Страница 33 из 34
– А покупать? – спросил я. – Тот же хлеб в магазине?
Гладкий столб не слышал меня. Он слышал лишь себя. И усердно гнул свою дугу. Напирал на то, что торговые сделки будят в подростках склонность к надувательству, к махинациям, и ребятьё капитально портится.
Мне очень не хотелось портиться.
Обстоятельное изложение услышанного я и пристегни к моменту, когда мама приуготовляла очередной мой молочнокислый вояж на торг. С подчёркнутой терпеливостью она отслушала меня. Усмехнулась:
– Не переживай дуже крепко.
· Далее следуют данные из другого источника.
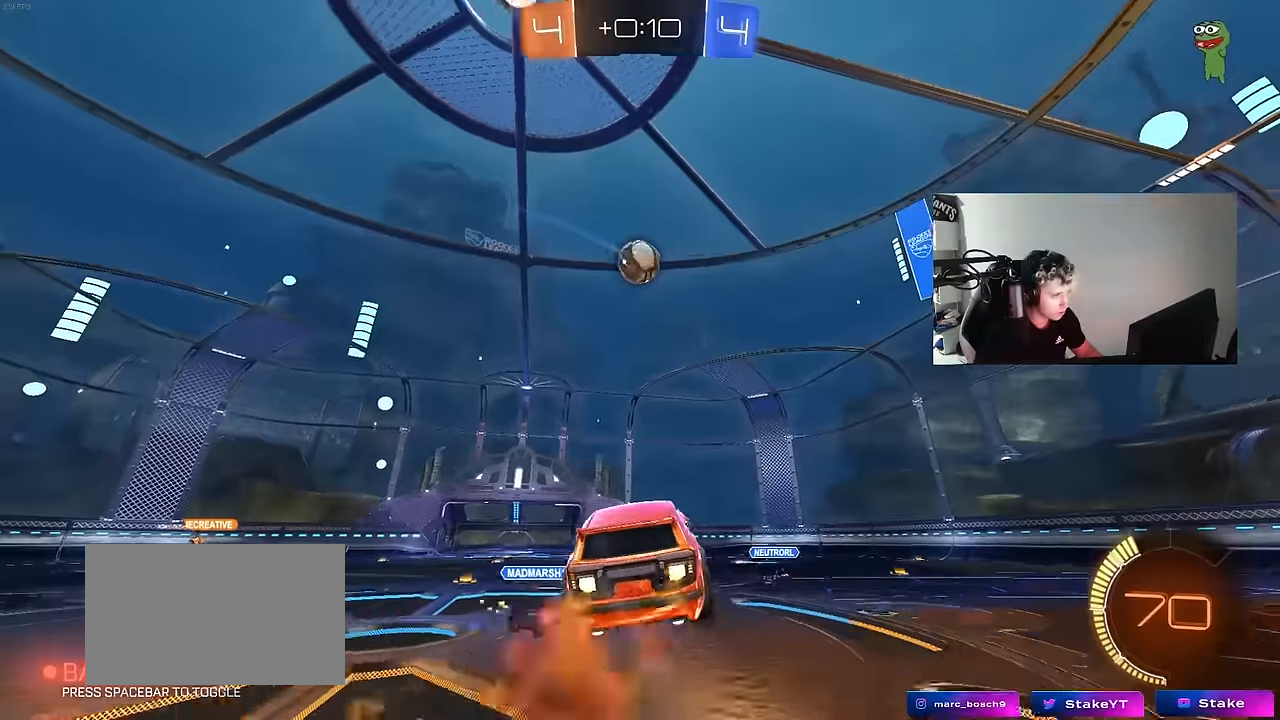
{"keys": ["d"], "mouse": ["left"], "mouse_move": "still", "events": [[83, "d", "down"], [83, "mouse_right", "up"], [116, "w", "down"], [216, "a", "down"], [216, "d", "up"], [266, "w", "up"], [316, "a", "up"], [366, "d", "down"], [366, "w", "down"], [450, "w", "up"]]}
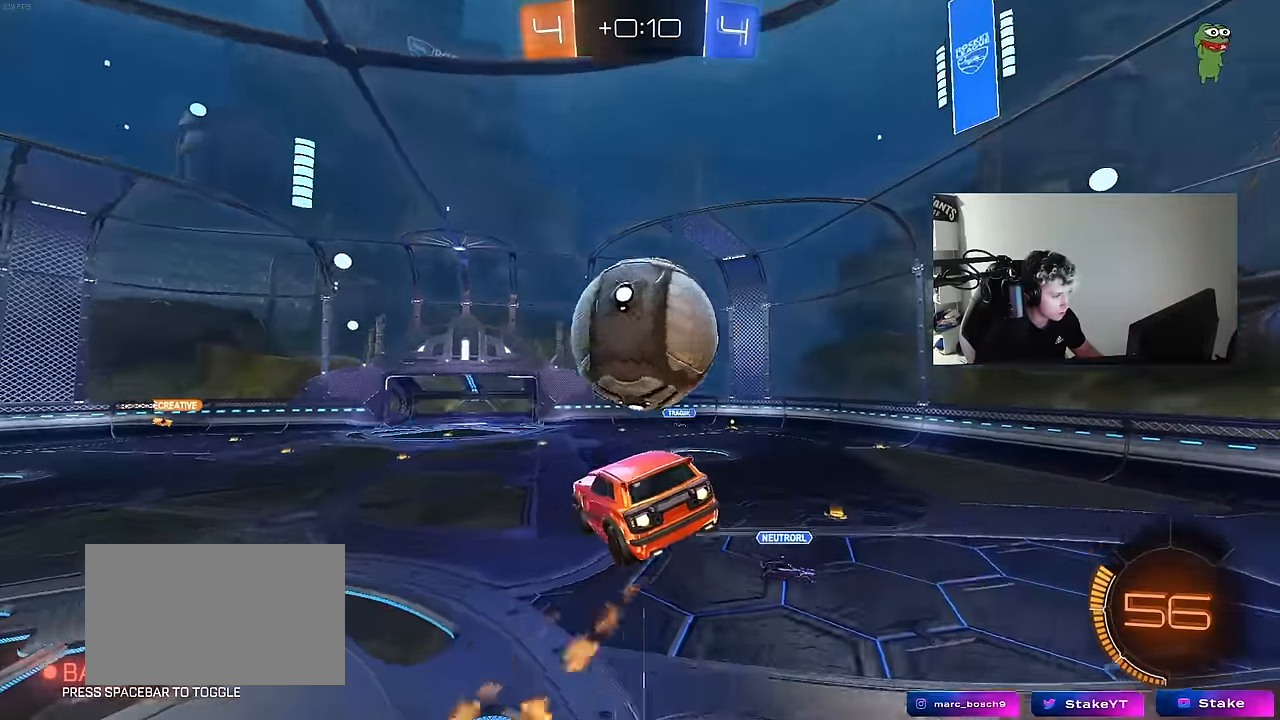
{"keys": ["a", "d", "s"], "mouse": ["left"], "mouse_move": "still", "events": [[100, "d", "up"], [133, "s", "down"], [283, "d", "down"], [466, "a", "down"]]}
Трошки попортишься и большь не будешь. Школа всю порчу выкинет!
Проходило время.
Меня снова – по пути ж в школу! – снаряжали на рынок.
Вот и сегодня. Пожалуйста! Господи, как противно торчать с теми баночками на проклятой топтушке. Мимо одноклассцы бегут к школе. Подмигивают, ржут. Куда мне глаза совать?
– Ма, а Вы не боитесь, что я весь испорчусь? – канючил я.
– Иль ты морожена картоха? Главно, не телись. Швыденько продай и на уроки. Не развешуй лопухами губы, как зачнут матюгами кидаться. Не то базарными воротьми слушалки прищемят!
– А, ладно… Подпоясывайте Ваши банульки в дорогу. Промчу с ветерком… Иль упасть?.. Тогда и до порчи дело не дойдёт?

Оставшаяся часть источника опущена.